The homes of campesinos, peasant farmers, in the rural areas surrounding Cuquio, Mexico (about an hour from Guadalajara) no longer have dirt floors. The Mexican government initiated a program to replace them with cement floors in 2008 and now most homes sport a plaque celebrating their new piso firmes. Electricity came about 20 years ago. For many, running water and bathroom facilities are modern conveniences they do not yet have. The government has recently distributed composting toilets to many, but not all, families.

One of the tiny adobe homes is decorated by flowers growing in upside-down Coca-Cola bottles turned into flower pots. Another is located next to a fencepost sporting an empty bag of Monsanto corn seeds -- seeds presumably planted in the adjoining cornfield, or milpa. This little corner of the world and the people who live here seem to be forgotten by everyone except for Coca-Cola, PepsiCo and multinational agribusiness corporations like Monsanto and DuPont.

The campesinos here are easy prey for savvy, first-world corporate marketers. Many have only a sixth-grade education, and they know how to grow their traditional milpas of intercropped corn, beans and squash because they learned the techniques practiced by generations before them, often first handling a horse and plow at the tender age of 6. They know their lives are hard and that some years they don't produce enough food to eat. Moreover, they are desperate to give their children better lives through education, but subsistence farming does not come with a salary and many cannot afford the fees, supplies or uniforms required by schools. Several express regret (or even despair) that their children had to drop out of school to work at the local shoe factory for 500 pesos per week -- about $1.05 per hour with current exchange rates. A new technology that could provide enough food and perhaps some income would be welcome.

The tragedy is that a quick assessment of the soil reveals the causes of low corn yields and the problems are simple to fix. Mexican agronomist Juan Alba Quezedo says the soils here are very acidic, with pHs as low as 4.2. Most crops prefer soil that is slightly acidic and can even tolerate a pH that isn't quite ideal, but 4.2 is extreme. The clay soil does not allow water penetration, magnifying the impacts of both droughts and floods. He finds that amending the soil with rich compost and a small amount of chemical fertilizer can easily increase yields. High amounts of organic matter in the soil act as a buffer against suboptimal soil pH. Adding "cal" -- the same slaked lime added to corn to make tortillas -- to the soil would raise its pH, also improving growing conditions for the corn.

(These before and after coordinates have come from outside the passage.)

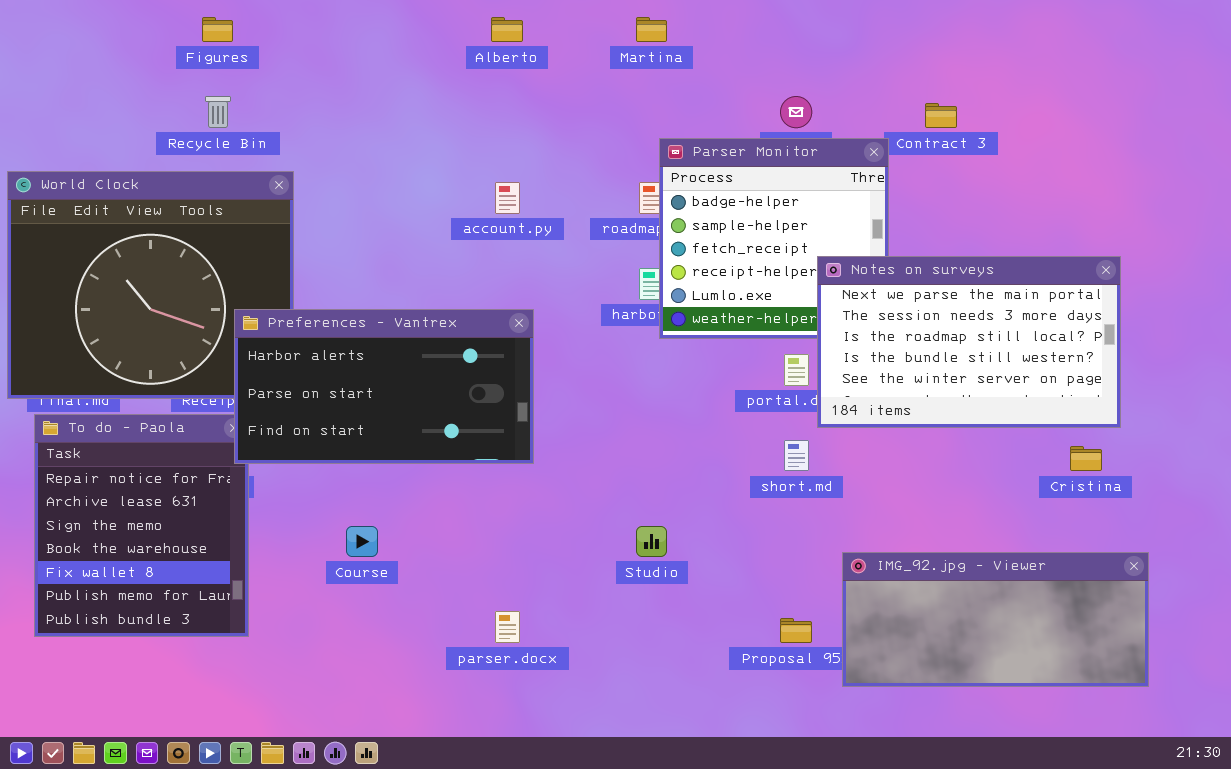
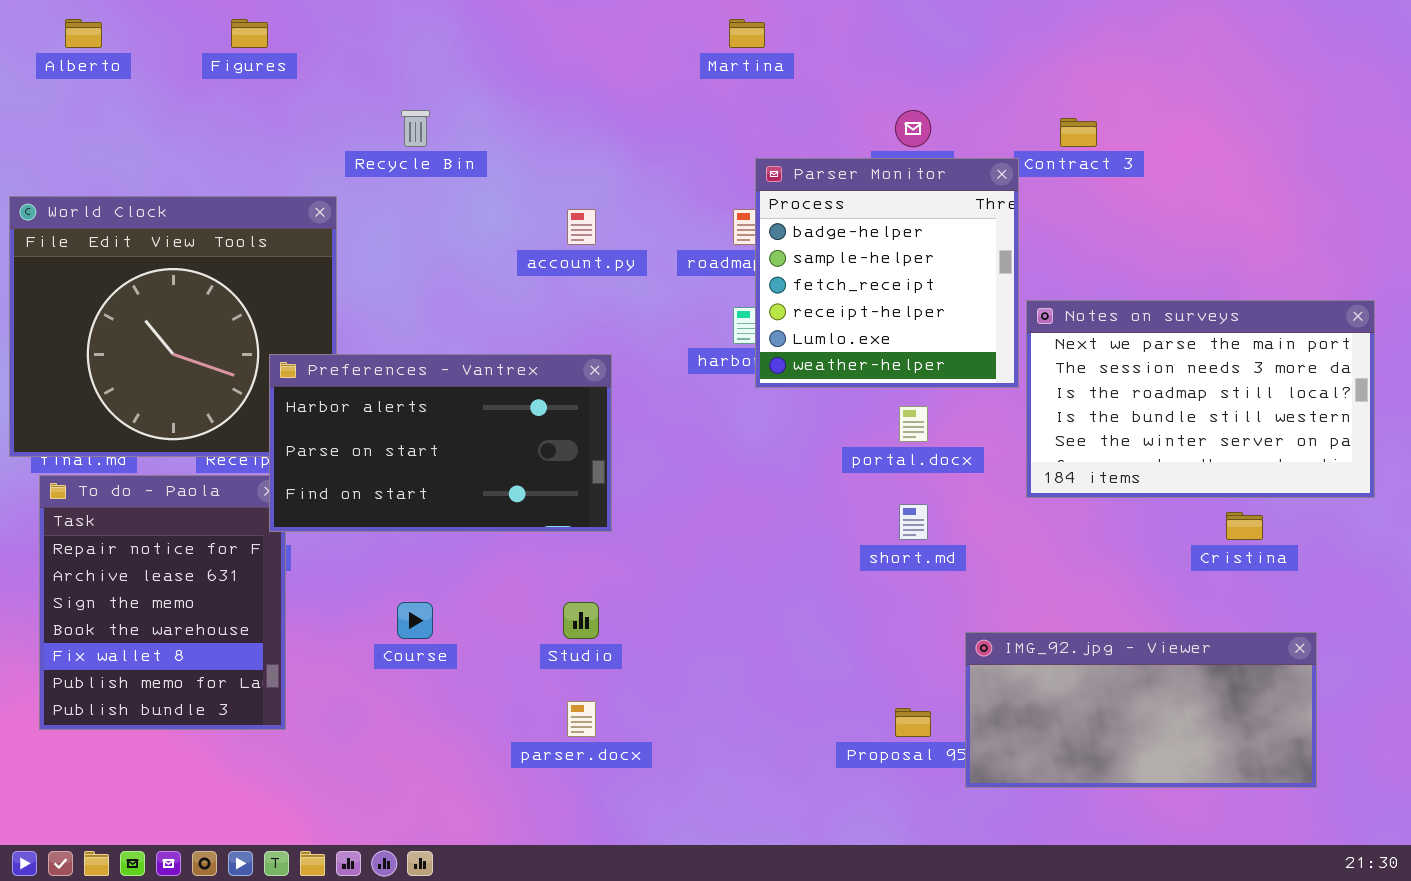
Alberto: [491,17,523,42] -> [65,19,102,48], moved
Recycle Bin: [205,96,231,128] -> [401,110,430,147], moved
Notes on surveys: [817,256,1121,428] -> [1026,300,1375,498], moved
Studio: [636,526,667,557] -> [563,602,599,639], moved

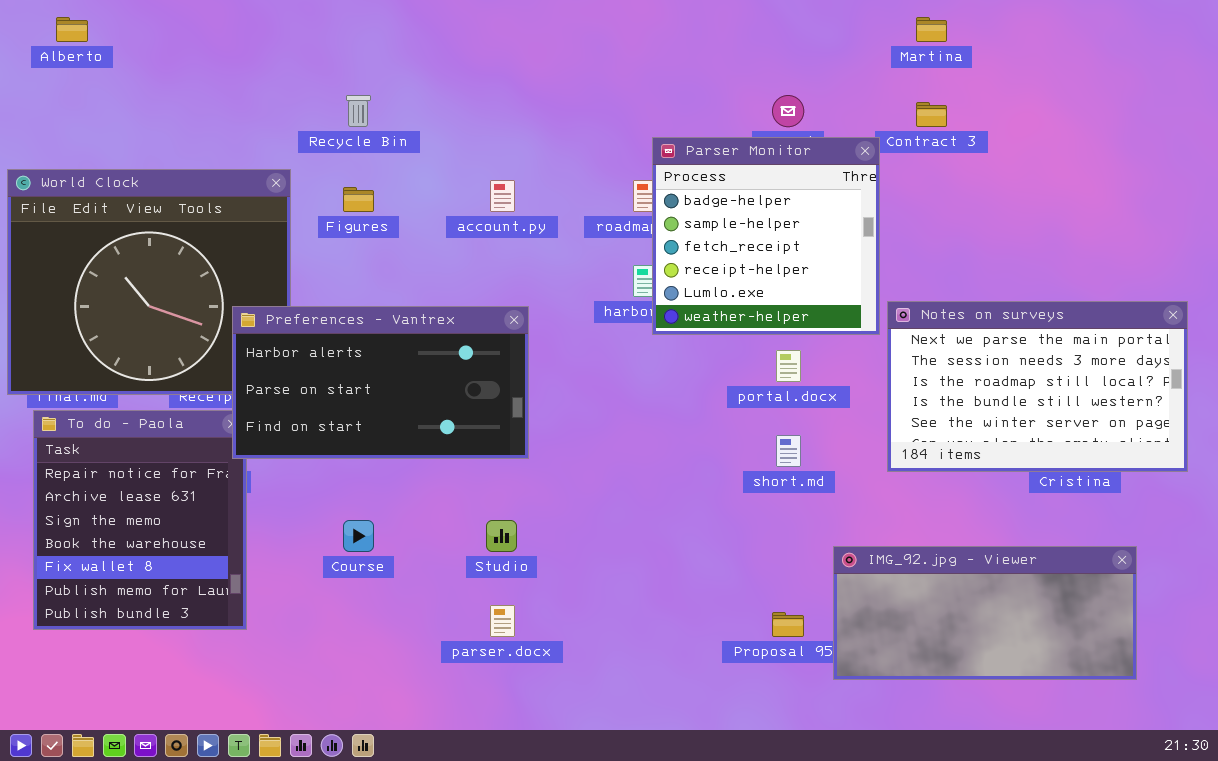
Figures: [231,19,268,48] -> [343,187,374,212], moved
Martina: [729,19,765,48] -> [916,17,947,42], moved
Notes on surveys: [1026,300,1375,498] -> [887,301,1188,472], moved

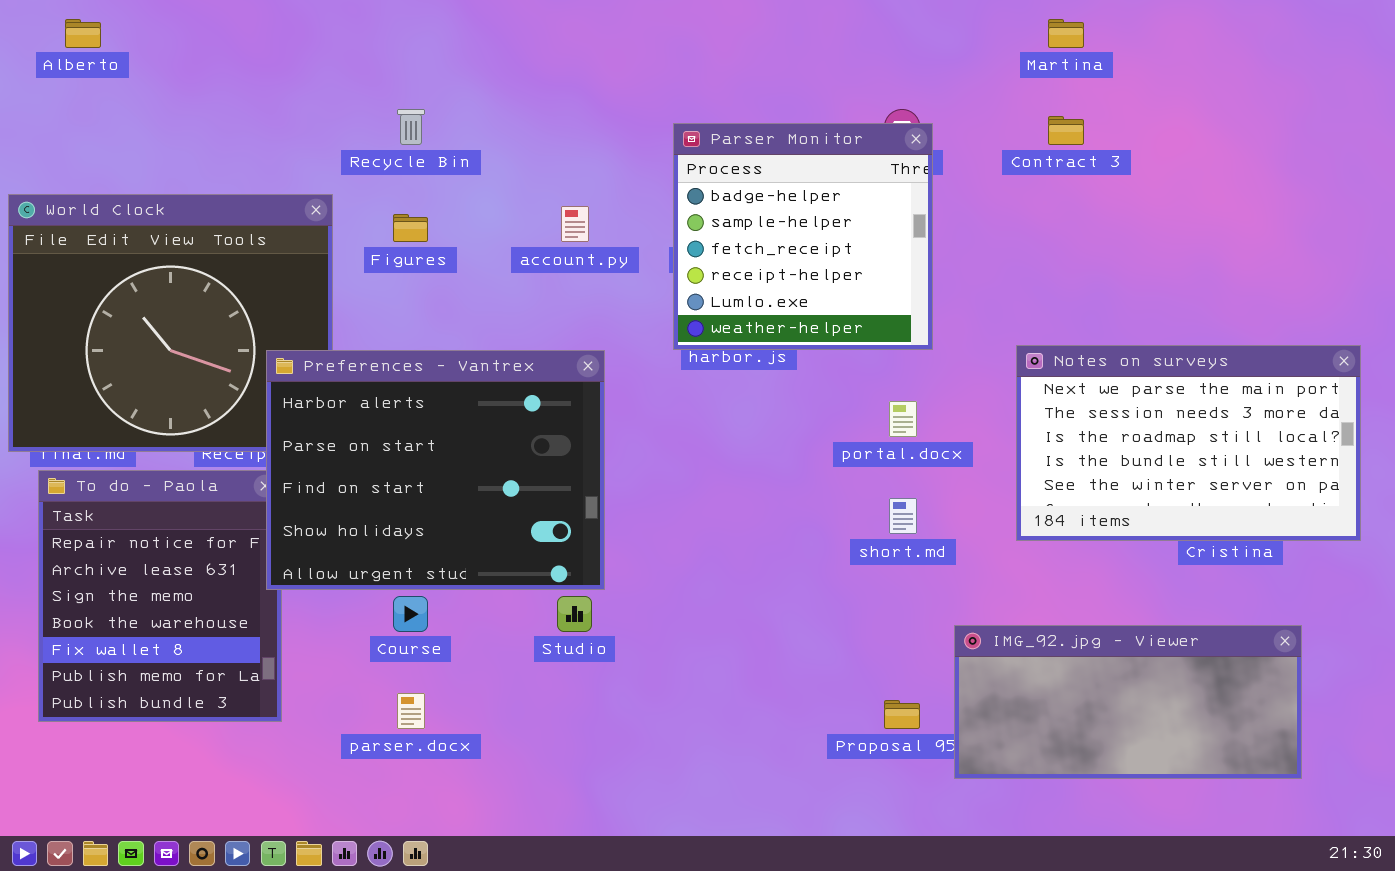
Parser Monitor: [652,137,880,335] -> [673,123,933,350], moved
Preferences - Vantrex: [232,306,529,459] -> [266,350,605,590], resized
parser.docx: [490,605,515,637] -> [397,693,425,729], moved

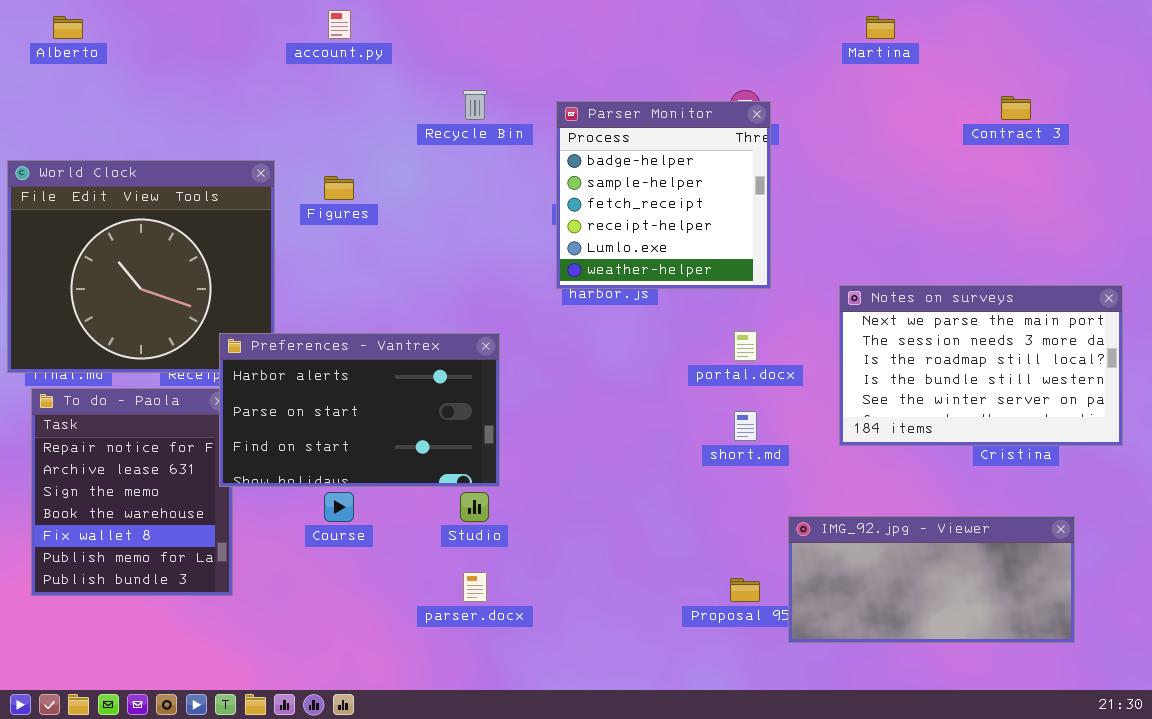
Recycle Bin: [397,109,425,145] -> [463,90,487,120], moved
Contract 3: [1048,116,1084,145] -> [1001,96,1031,120], moved
account.py: [561,206,589,242] -> [328,10,351,39], moved
Preferences - Vantrex: [266,350,605,590] -> [219,333,500,487], resized
parser.docx: [397,693,425,729] -> [463,572,487,602], moved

Quezedo is a proponent of planting maiz criollo, the traditional Mexican corn seeds developed through millennia of careful seed selection, instead of the hybrid and genetically engineered seeds offered by the agribusiness giants. However, he recommends campesinos change how they select their seeds. While campesinos select for the biggest mazorcas (ears of dried corn), he says they should instead consider the qualities of the entire plant. Maiz criollo is much taller with bigger mazorcas compared to hybrid and transgenic strains, he says, and often they blow over in the wind. If campesinos knew to select seeds from plants with strong stalks that could withstand the wind, within a few years the majority of their corn would not blow over. When asked if campesinos could benefit from a new, genetically engineered drought-resistant corn (as biotech companies claim to be creating), Quezedo responded that there are already varieties of maiz criollo that can withstand an entire month without water.